§ **EXERCISE REQUIREMENTS**: Omit the images and reproduce the rest of the entries exactly.

§ **AVAILABLE DATA**:

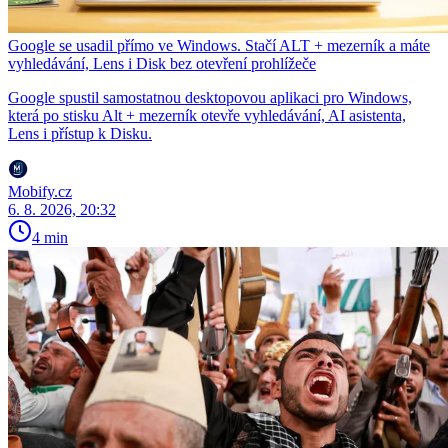
Google se usadil přímo ve Windows. Stačí ALT + mezerník a máte
vyhledávání, Lens i Disk bez otevření prohlížeče
Google spustil samostatnou desktopovou aplikaci pro Windows,
která po stisku Alt + mezerník otevře vyhledávání, AI asistenta,
Lens i přístup k Disku.
Mobify.cz
6. 8. 2026, 20:32
4 min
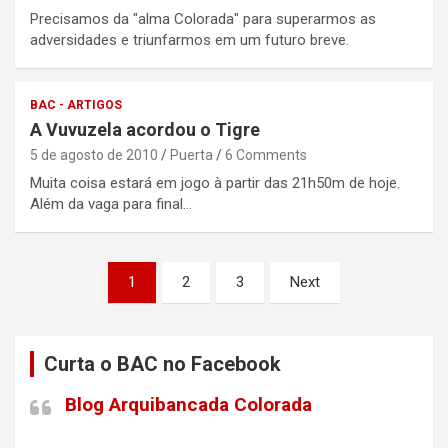
Precisamos da "alma Colorada" para superarmos as
adversidades e triunfarmos em um futuro breve.
BAC - ARTIGOS
A Vuvuzela acordou o Tigre
5 de agosto de 2010
Puerta
6 Comments
Muita coisa estará em jogo à partir das 21h50m de hoje.
Além da vaga para final…
Paginação
1
2
3
Next
de
posts
Curta o BAC no Facebook
Blog Arquibancada Colorada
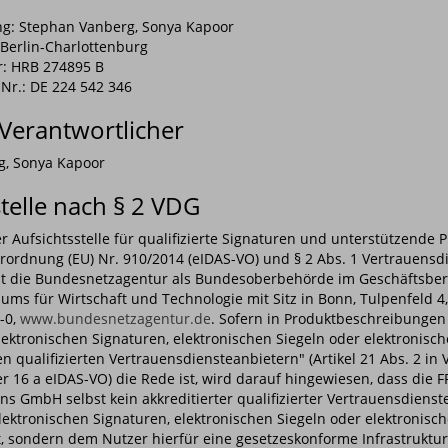
g: Stephan Vanberg, Sonya Kapoor
 Berlin-Charlottenburg
: HRB 274895 B
Nr.: DE 224 542 346
 Verantwortlicher
g, Sonya Kapoor
stelle nach § 2 VDG
 Aufsichtsstelle für qualifizierte Signaturen und unterstützende 
erordnung (EU) Nr. 910/2014 (eIDAS-VO) und § 2 Abs. 1 Vertrauensd
t die Bundesnetzagentur als Bundesoberbehörde im Geschäftsber
ums für Wirtschaft und Technologie mit Sitz in Bonn, Tulpenfeld 4
-0,
www.bundesnetzagentur.de
. Sofern in Produktbeschreibungen
elektronischen Signaturen, elektronischen Siegeln oder elektronisc
en qualifizierten Vertrauensdiensteanbietern" (Artikel 21 Abs. 2 in
 16 a eIDAS-VO) die Rede ist, wird darauf hingewiesen, dass die FP
ns GmbH selbst kein akkreditierter qualifizierter Vertrauensdienst
lektronischen Signaturen, elektronischen Siegeln oder elektronisc
t, sondern dem Nutzer hierfür eine gesetzeskonforme Infrastruktur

§ **ANSWER AREA**:
Google se usadil přímo ve Windows. Stačí ALT + mezerník a máte
vyhledávání, Lens i Disk bez otevření prohlížeče
Google spustil samostatnou desktopovou aplikaci pro Windows,
která po stisku Alt + mezerník otevře vyhledávání, AI asistenta,
Lens i přístup k Disku.
Mobify.cz
6. 8. 2026, 20:32
4 min
Precisamos da "alma Colorada" para superarmos as
adversidades e triunfarmos em um futuro breve.
BAC - ARTIGOS
A Vuvuzela acordou o Tigre
5 de agosto de 2010
Puerta
6 Comments
Muita coisa estará em jogo à partir das 21h50m de hoje.
Além da vaga para final…
Paginação
1
2
3
Next
de
posts
Curta o BAC no Facebook
Blog Arquibancada Colorada
g: Stephan Vanberg, Sonya Kapoor
 Berlin-Charlottenburg
: HRB 274895 B
Nr.: DE 224 542 346
 Verantwortlicher
g, Sonya Kapoor
stelle nach § 2 VDG
 Aufsichtsstelle für qualifizierte Signaturen und unterstützende 
erordnung (EU) Nr. 910/2014 (eIDAS-VO) und § 2 Abs. 1 Vertrauensd
t die Bundesnetzagentur als Bundesoberbehörde im Geschäftsber
ums für Wirtschaft und Technologie mit Sitz in Bonn, Tulpenfeld 4
-0,
www.bundesnetzagentur.de
. Sofern in Produktbeschreibungen
elektronischen Signaturen, elektronischen Siegeln oder elektronisc
en qualifizierten Vertrauensdiensteanbietern" (Artikel 21 Abs. 2 in
 16 a eIDAS-VO) die Rede ist, wird darauf hingewiesen, dass die FP
ns GmbH selbst kein akkreditierter qualifizierter Vertrauensdienst
lektronischen Signaturen, elektronischen Siegeln oder elektronisc
t, sondern dem Nutzer hierfür eine gesetzeskonforme Infrastruktur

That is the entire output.